1 to 11 Bunyans Mead Elstow
8 Bunyan's Mead February 2012
Numbers 1 to 11 Bunyan’s Mead used to be numbered 175 to 183 High Street. The properties were listed by the former Ministry of Public Buildings and Works in 1964 as Grade II* - particularly important buildings of special interest. The row of houses is very old - dating to the late 15th century with additions and alterations from the 16th century onwards. They were renovated in 1976 and 1977 [Z284].
The buildings are timber-framed with colour-washed plaster infill and some colour-washed plaster rendering. They have clay tile roofs and comprise a long, two storey row bordering the High Street. Five wings each of two storeys project to the rear. There is a gateway with a room above in between Numbers 3 and 8 and a narrow covered way between Numbers 10 and 11. The row is jettied, that is, the first storey overhangs the ground floor. Most of the windows and doors were replaced during the 1970s renovation. Numbers 4 to 6 have a sitting room which was originally an open hall and retain some 17th century wall painting. The warden’s flat for the sheltered housing complex has a 16th century fireplace using masonry from Elstow Abbey.
The Rating and Valuation Act 1925 specified that every building and piece of land in the country was to be assessed to determine its rateable value. Elstow, like much of the county, was assessed in 1927 and the valuer visiting the row found that all the properties were owned by the Lord of the Manor, Samuel Howard Whitbread. Individual details were as follows [DV1/C33/12-20], the numbers refer to the accompanying plan, reproduced below.
Bunyan's Mead on the 1925 rating valuation map [DV2/G15c]

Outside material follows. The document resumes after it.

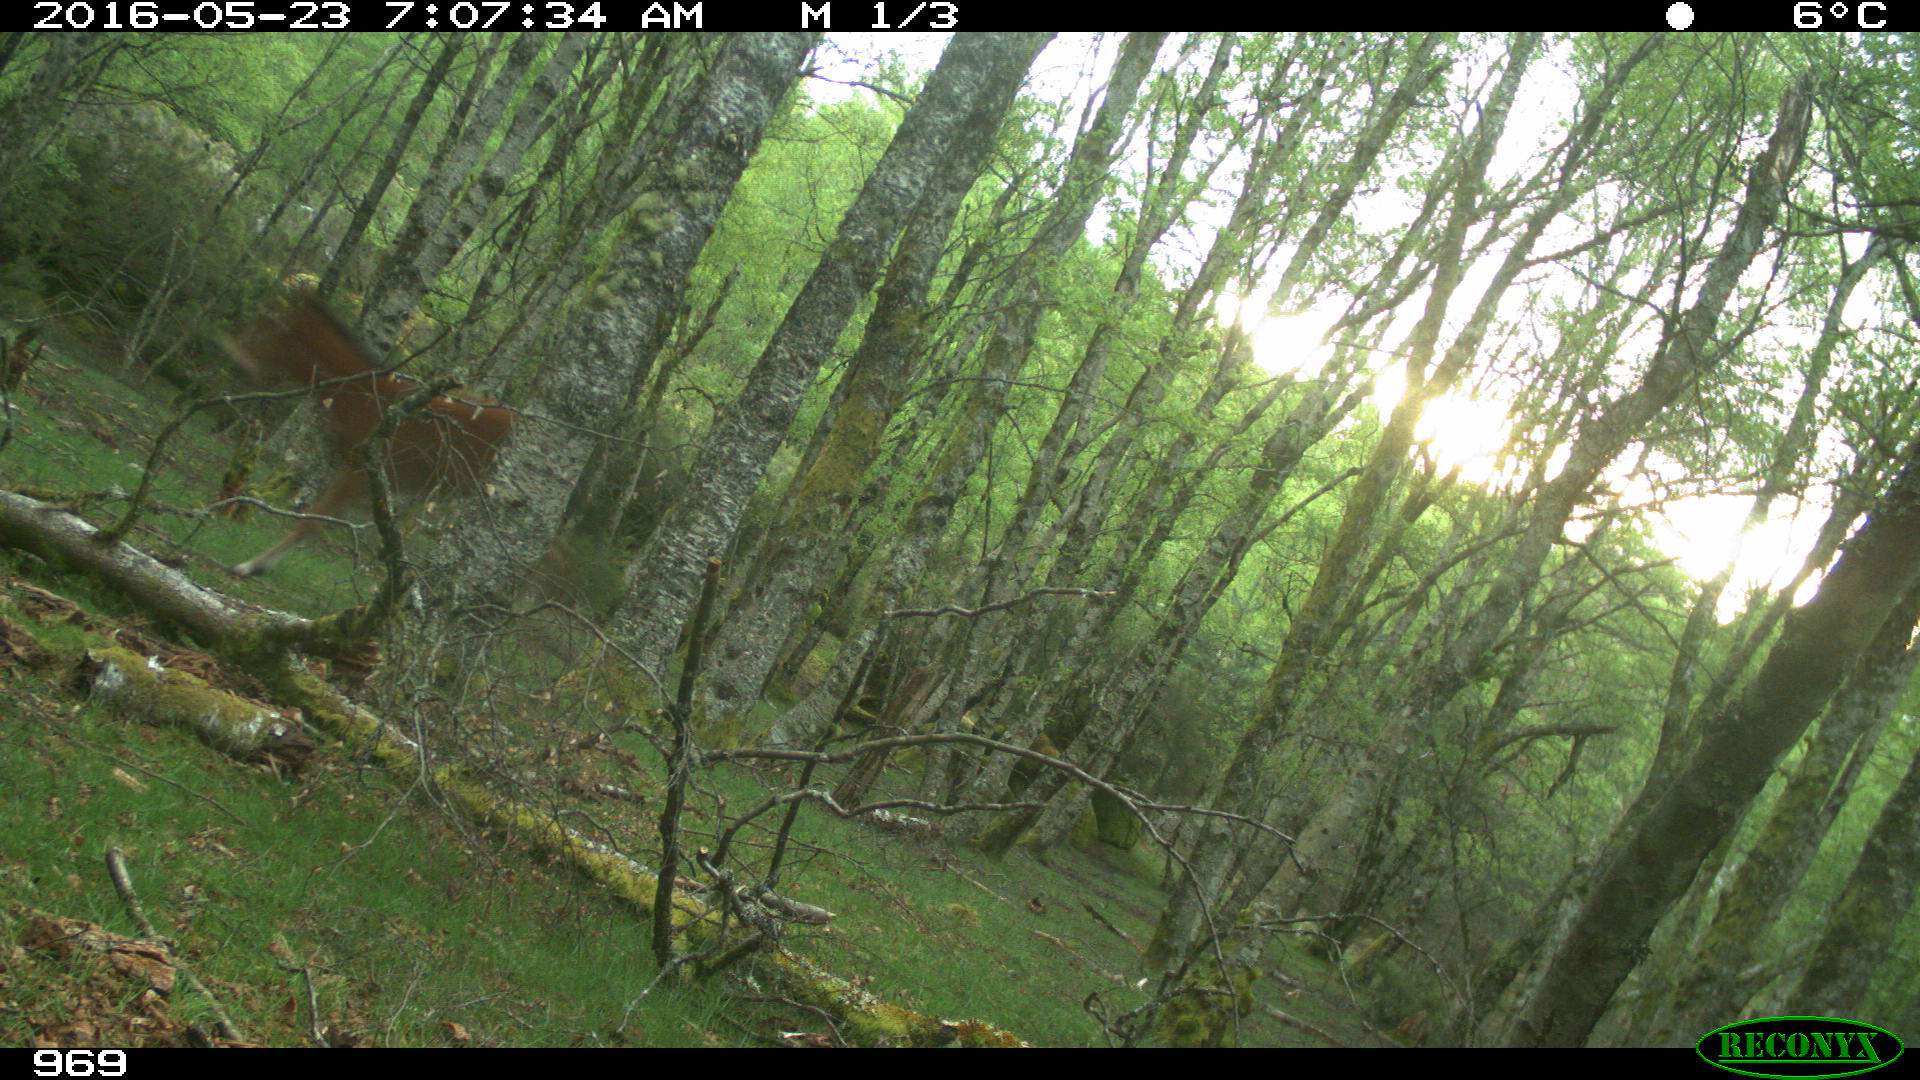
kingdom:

- 12: the tenant was C. Robinson who paid rent of £3/2/- per annum for two reception rooms, a scullery, two bedrooms, a barn and an earth closet;
- 13: John Smith Jones paid £4/3/- per annum for two reception rooms, a scullery, two bedrooms, a barn and an earth closet. The valuer commented: “Double Fronted”;
- 14: Amos Caves paid £4 per annum for two living rooms, two bedrooms, an earth closet and a barn (“at back”); the valuer commented: “bedrooms slope”;
- 15: Samuel White paid £4 per annum for one living room, a scullery, two bedrooms, a pantry, an earth closet and a barn “at back”; the valuer commented: “bad position”;
- 16 J. H. Thompson paid £4/4/6 per annum for two living rooms, two kitchens, four bedrooms, and an earth closet (“back”); the valuer commented: “bad position” and “really two cottages”;
- 17: Harry Chillery paid £6/3/- per annum for a kitchen (“small”), one living room, two bedrooms, an earth closet and a barn. The valuer noted: “goes over arch” and “slightly better than others”;
- 18: J. C. Jakes, a “new tenant” had a living room, two bedrooms, a parlour (“overhanging”) and a barn;
- 19: E. Harding’s rent was 3/- per week for two living rooms, three bedrooms, a washhouse and a barn;
- 20: C. Cooper paid £3/17/10 per half year for two living rooms, a kitchen, three bedrooms (“large back”) and a barn.